--- Selected excerpt Enclosed Below ---

That was the tourists’ first series win in Australia for 24 years and such was the gulf between the two sides that predictions of a period of prolonged England dominance did not seem outlandish. They do now. But if Moores needs some inspiration at the start of this Ashes summer, he should look back at the travails of Arthur’s side in early 2013.

“There was a newspaper article when we played a one-day series against Sri Lanka in January of that year,” he says. “We actually drew the series 2-2 but I’ll never forget the headline in one of the papers which asked if this was ‘the worst Australian ODI team ever selected’.

“Well, eight of the players that we selected during that series played in the World Cup final. Josh Hazlewood, Shane Watson and James Faulkner were the only three who weren’t involved. We were bowled out for 74 at the Gabba in the third match in that series. The ball swung everywhere. No one was talking about Australia winning the World Cup then.

“You talk about timing, and that’s exactly the point. It was a battle for a year or two but to see the way they’ve come through is very rewarding.

“There are so many pure match-winners now. We were laughed at when we picked Glenn Maxwell, played David Warner and gave Steve Smith extended runs.

“We worked hard with Nathan Lyon, Mitchell Starc and Hazlewood. We brought them in during my time because we knew they were going to be very good players but they certainly weren’t the finished article then.”

The World Cup would suggest that they most definitely are now. If Moores is to experience an Ashes series for the first time, he will have to hope that his luck turns far quicker than Arthur’s did.

--- End of Enclosed Selected excerpt ---
--- Exercise data Enclosed Below ---

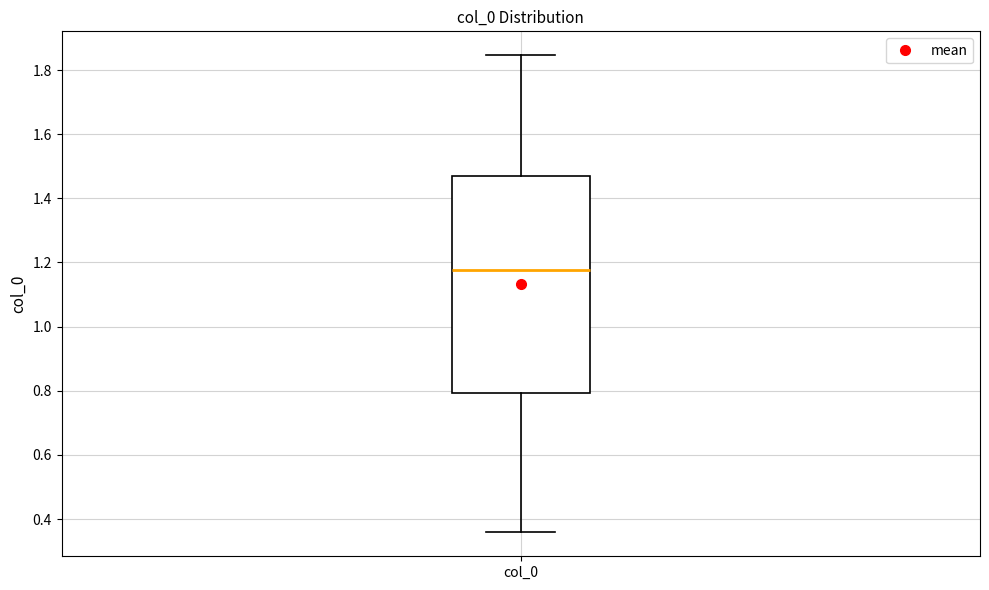

Transcribe this box plot: give where the median line is, the range the box spans, and where the two whiskers end, as read against the y-axis. The values are not printed on the chart, so give them approximately, as read against the axis.

median 1.18, box 0.80 to 1.46, whiskers 0.36 to 1.84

--- End of Enclosed Exercise data ---

Task statement: Edit the cricket passage, beginning at the words "The World Cup would" and stopping after "than Arthur’s did.", so that "fortune" stands in place of "luck". Rely only on the cricket passage; the listing plays no part.

Task result:
The World Cup would suggest that they most definitely are now. If Moores is to experience an Ashes series for the first time, he will have to hope that his fortune turns far quicker than Arthur’s did.